_REQUEST_:
Reproduce verbatim the lines below, from the line containing "pose: elev=130.0 azim=197.5" through the last of the rows, both included. Omit the pictures.

_GIVEN DATA_:
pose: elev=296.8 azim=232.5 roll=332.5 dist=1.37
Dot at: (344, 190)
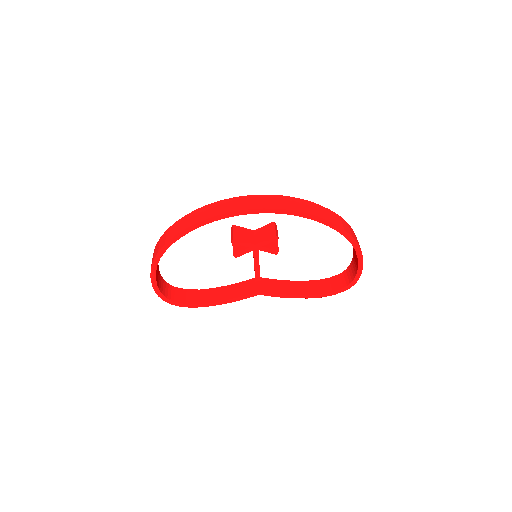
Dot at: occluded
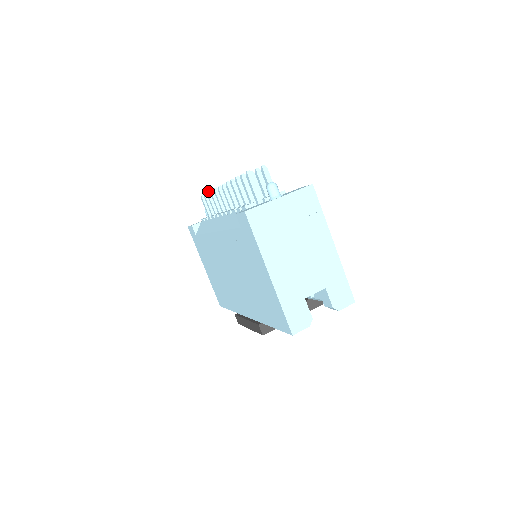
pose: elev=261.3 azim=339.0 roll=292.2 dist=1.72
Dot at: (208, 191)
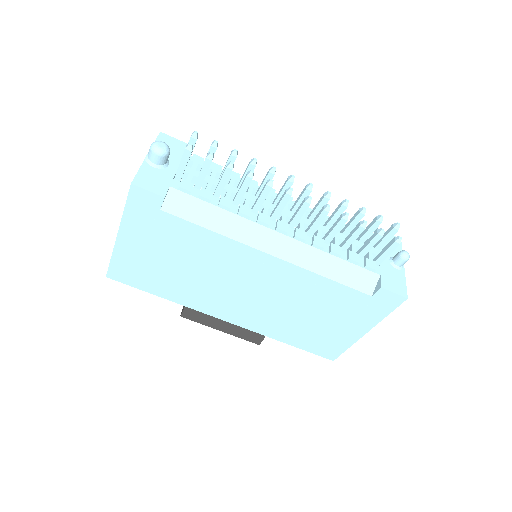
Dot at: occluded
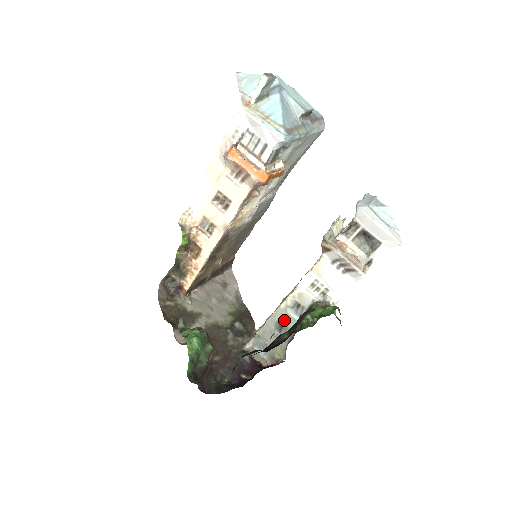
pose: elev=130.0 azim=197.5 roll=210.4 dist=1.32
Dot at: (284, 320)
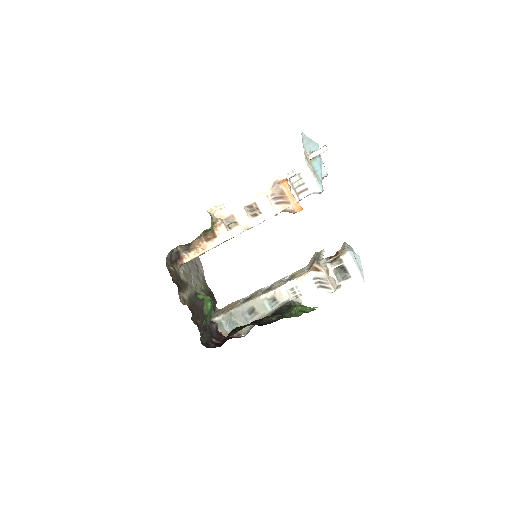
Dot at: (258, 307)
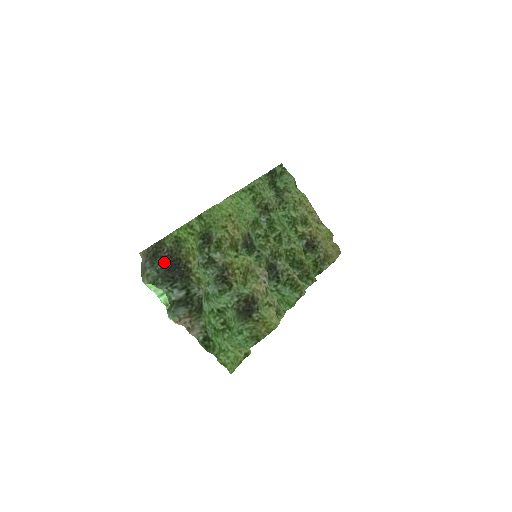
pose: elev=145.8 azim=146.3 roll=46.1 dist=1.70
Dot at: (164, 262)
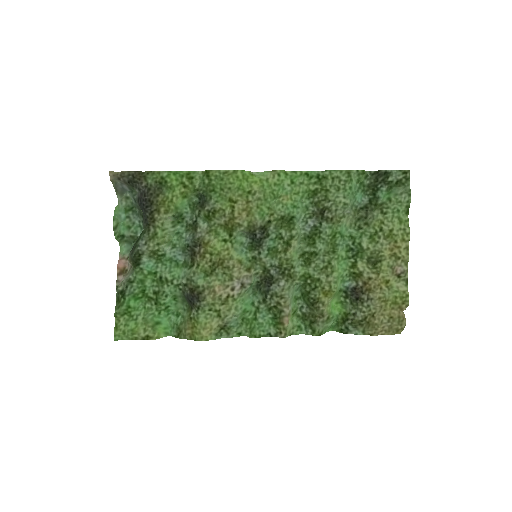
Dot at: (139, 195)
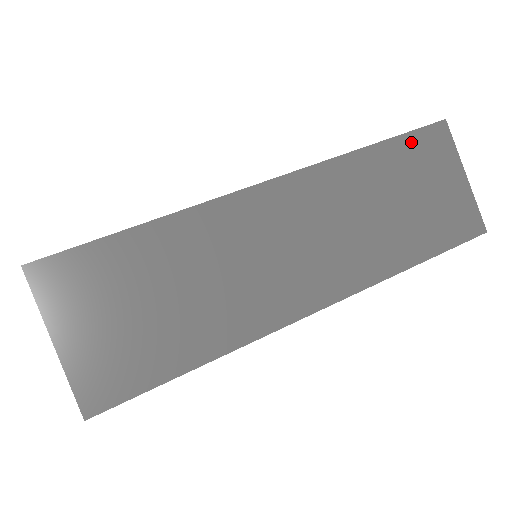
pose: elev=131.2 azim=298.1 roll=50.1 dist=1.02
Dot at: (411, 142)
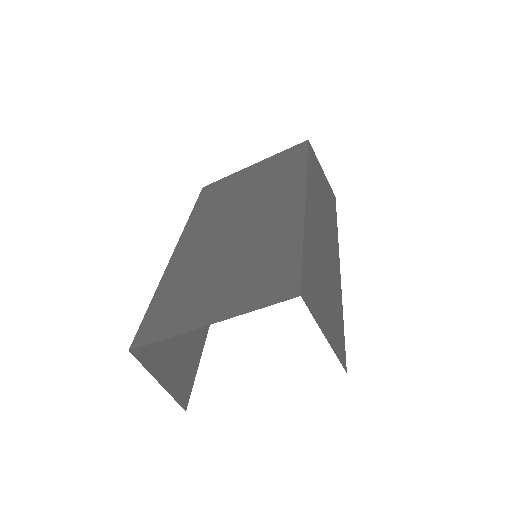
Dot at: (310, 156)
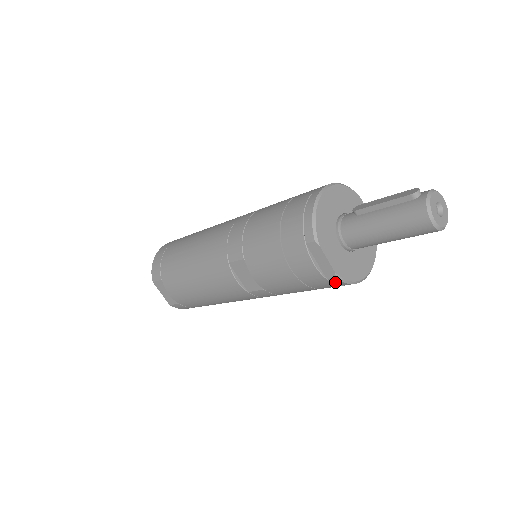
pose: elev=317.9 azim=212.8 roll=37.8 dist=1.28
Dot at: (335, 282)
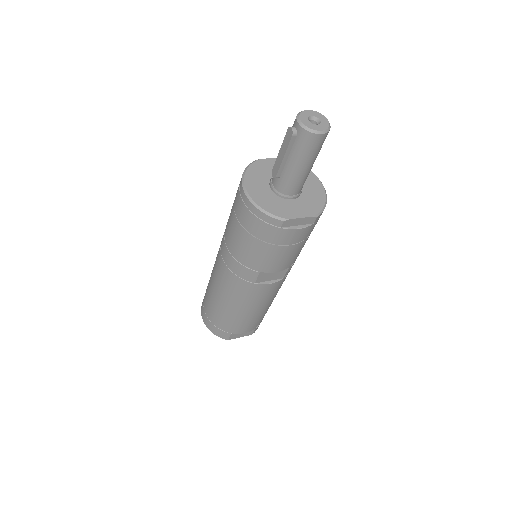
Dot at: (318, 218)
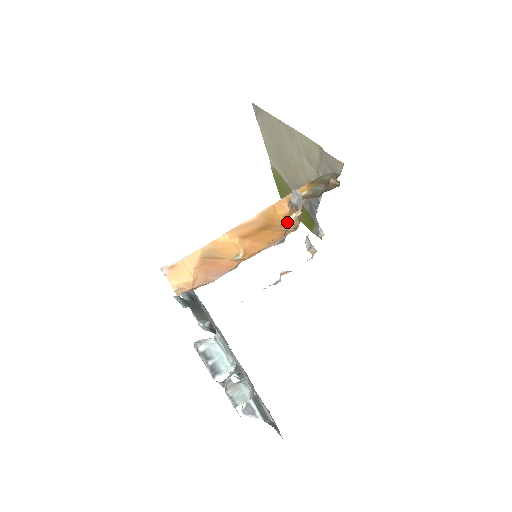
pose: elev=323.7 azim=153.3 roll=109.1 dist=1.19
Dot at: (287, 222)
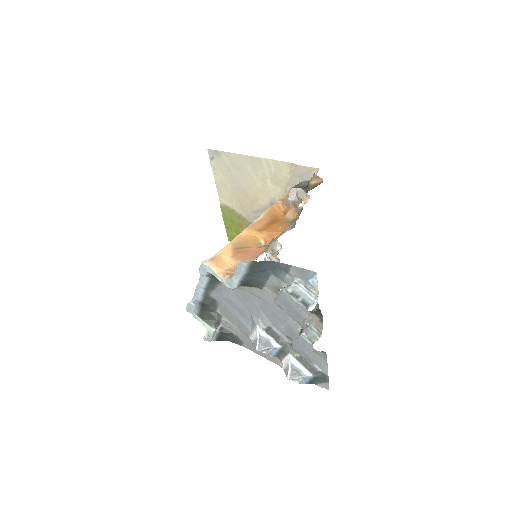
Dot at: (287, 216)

_RESULT OF THE EXERCISE_:
pose: elev=130.0 azim=197.5 roll=210.4 dist=1.32
Dot at: (284, 320)
Dot at: (258, 307)
pose: elev=145.8 azim=146.3 roll=46.1 dist=1.70
Dot at: (164, 262)
Dot at: (139, 195)
pose: elev=131.2 azim=298.1 roll=50.1 dist=1.02
Dot at: (411, 142)
Dot at: (310, 156)
pose: elev=317.9 azim=212.8 roll=37.8 dist=1.28
Dot at: (335, 282)
Dot at: (318, 218)
pose: elev=323.7 azim=153.3 roll=109.1 dist=1.19
Dot at: (287, 222)
Dot at: (287, 216)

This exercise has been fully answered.